I am reminded that the Gospel was forged not in force of arms or acts of violence but in an act of self emptying, humble submission. That message has withstood the ravages of persecution, of apostasy, of human savagery and failure. As Paul reminded the Church at Rome:

Who will separate us from the love of Christ? Will hardship, or distress, or persecution, or famine, or nakedness, or peril, or sword? Ro 8:37 No, in all these things we are more than conquerors through him who loved us. 38 For I am convinced that neither death, nor life, nor angels, nor rulers, nor things present, nor things to come, nor powers, 39 nor height, nor depth, nor anything else in all creation, will be able to separate us from the love of God in Christ Jesus our Lord. Rom 8

I go back to that image of the pens raised in defiance against the Paris skyline. What are the pens that we are to raise in the face of darkness and violence in this world? It is first and foremost the light of the gospel of Christ. It is truth spoken with integrity in the face of injustice, of violence, of oppression, of suffering. The pen raised in defiance to the Paris sky reminds me that in our speech, in our action, in our attitudes we must remain true to our own principles, our own core values. So in our dealings with the broader Muslim community in our midst, there must be no room for intolerance, for prejudice – for that would be to deny our own fundamental values.

There must also be a re-affirmation in our own lives of the values we profess to maintain as a society. In Ireland we lay claim to a long heritage as a Christian society – and yet the values of the Gospel are all too often betrayed in the attitudes and priorities that are set in our private life, our political life, in our business and corporate life, in which wealth and power are sought at the expense of those on the margins of our society, the old, the sick, the disadvantaged. We need as a society to rediscover, to re-affirm the values that have sustained us and inspired us in the past; to rediscover the power and vitality of the Gospel of our Lord Jesus Christ. Then we can stand firm and confident in the face of anything that may threaten to undermine our society, whether it be dishonesty, the immorality and corruption in our public and business life or those darker forces, professing to be motivated by faith, that brook no opposition or disagreement with their own particular twisted and distorted world view.

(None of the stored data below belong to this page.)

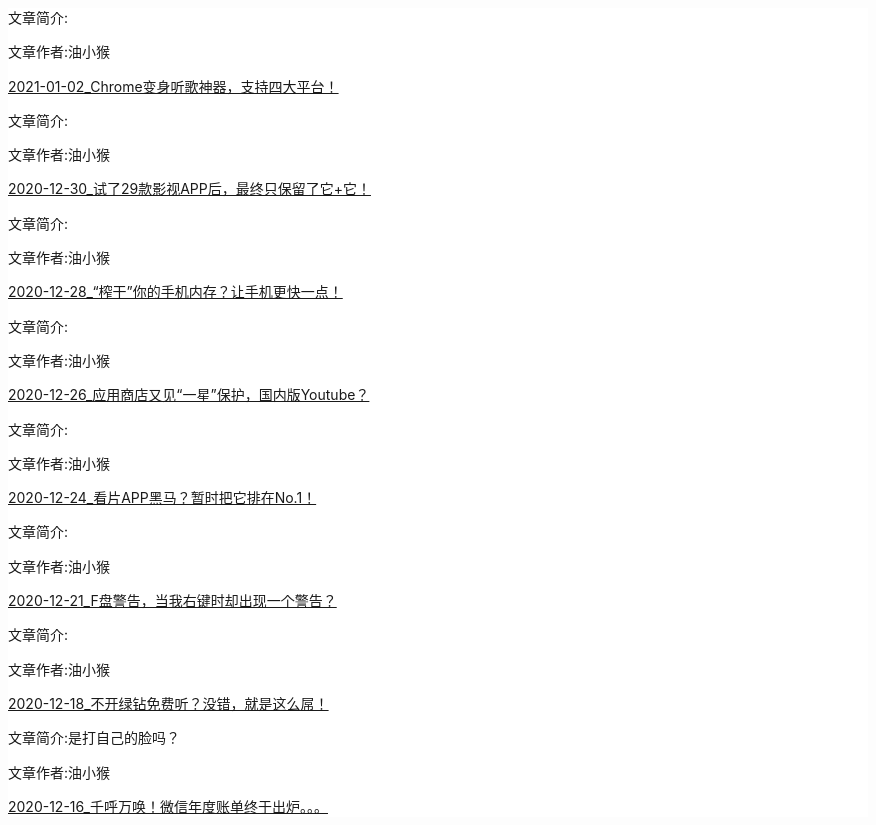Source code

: 文章简介:

文章作者:油小猴

[2021-01-02_Chrome变身听歌神器，支持四大平台！](http://mp.weixin.qq.com/s?__biz=MzAwOTk3Mjg4Mg==&mid=2247486880&idx=2&sn=2fceeceec4f901334634739d441a3614&chksm=9b56305dac21b94b26edaeb2590cd8ce23ecd2c27447a366fe9169a7574fae2596ca0efefe7f&scene=27#wechat_redirect)

文章简介:

文章作者:油小猴

[2020-12-30_试了29款影视APP后，最终只保留了它+它！](http://mp.weixin.qq.com/s?__biz=MzAwOTk3Mjg4Mg==&mid=2247486873&idx=1&sn=1fb69fce951247a71d7ee8b5c9cb2288&chksm=9b563064ac21b97237ec283a981ba03ab4e9e75120b87640e65cdd8fa63ffa64c3f95f33b4f2&scene=27#wechat_redirect)

文章简介:

文章作者:油小猴

[2020-12-28_“榨干”你的手机内存？让手机更快一点！](http://mp.weixin.qq.com/s?__biz=MzAwOTk3Mjg4Mg==&mid=2247486849&idx=1&sn=e8266c3aac53105826aee74b9e4c073b&chksm=9b56307cac21b96a72a72b49ea9dd47939cd60909991dd083270ba94f5d4daff8938a1008f3b&scene=27#wechat_redirect)

文章简介:

文章作者:油小猴

[2020-12-26_应用商店又见“一星”保护，国内版Youtube？](http://mp.weixin.qq.com/s?__biz=MzAwOTk3Mjg4Mg==&mid=2247486835&idx=1&sn=67ab866476e045c99533051b7c98a78f&chksm=9b56308eac21b99897023a3aaafcc0ff9e678c5c5b58e68146ef595a4171aff5c0d78f034b31&scene=27#wechat_redirect)

文章简介:

文章作者:油小猴

[2020-12-24_看片APP黑马？暂时把它排在No.1！](http://mp.weixin.qq.com/s?__biz=MzAwOTk3Mjg4Mg==&mid=2247486815&idx=1&sn=23fd5b55fbb50ef4f1911359656dcebe&chksm=9b5630a2ac21b9b4f6ebcab4691bb96e88732b3883abfa94d4785dc59143bb54ab961dab4c0f&scene=27#wechat_redirect)

文章简介:

文章作者:油小猴

[2020-12-21_F盘警告，当我右键时却出现一个警告？](http://mp.weixin.qq.com/s?__biz=MzAwOTk3Mjg4Mg==&mid=2247486672&idx=1&sn=96e290b8408148506365a28c3b57e223&chksm=9b56312dac21b83b890594eb0c3b75997466f7f11201d7801d5a55776ec0c7674bed1d4dd75f&scene=27#wechat_redirect)

文章简介:

文章作者:油小猴

[2020-12-18_不开绿钻免费听？没错，就是这么屌！](http://mp.weixin.qq.com/s?__biz=MzAwOTk3Mjg4Mg==&mid=2247486655&idx=1&sn=b174be4bde4cf7cb40c340e79b2ea88b&chksm=9b563142ac21b8542208ee44080399b68310149c5b21057ca3ba2a1c86885001044bccbde185&scene=27#wechat_redirect)

文章简介:是打自己的脸吗？

文章作者:油小猴

[2020-12-16_千呼万唤！微信年度账单终于出炉。。。](http://mp.weixin.qq.com/s?__biz=MzAwOTk3Mjg4Mg==&mid=2247486632&idx=1&sn=14ceefe73ab3e30f07b9a4a1bed405ef&chksm=9b563155ac21b843afa4a6f85db0df1ef272466a03d2d98371aa5b0f158648d93805712d7379&scene=27#wechat_redirect)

In the face of darkness, it is all too easy to lose hope, lose confidence in who we are, what we are. I have on my computer a file containing snippets, inspirational pieces I refer to from time to time. One of them is the prayer that was found on the body of a child at the Ravensbrook concentration camp when it was liberated by the Allies at the end of the last War.

O Lord, remember not only the men and women of good will, but also those of ill will. But do not remember all the sufferings they have inflicted on us; remember the fruits we have bought, thanks to this suffering; our comradeship, our humility, our courage, our generosity, the greatness of heart which has grown out of all this; and when they come to judgement let all the fruits we have born be their forgiveness.

The forces that built Ravensbrook, who brought their own darkness over the world in their day, believed themselves to be all powerful. All that is left of them are the ruins of the camps and the museums that record their brutality. The spirit behind the prayer of that child lives on and will never, ever die.

And God said, “Let there be light,” and there was light. God saw that the light was good, and he separated the light from the darkness.

The light shines in the darkness and the darkness has not overcome it.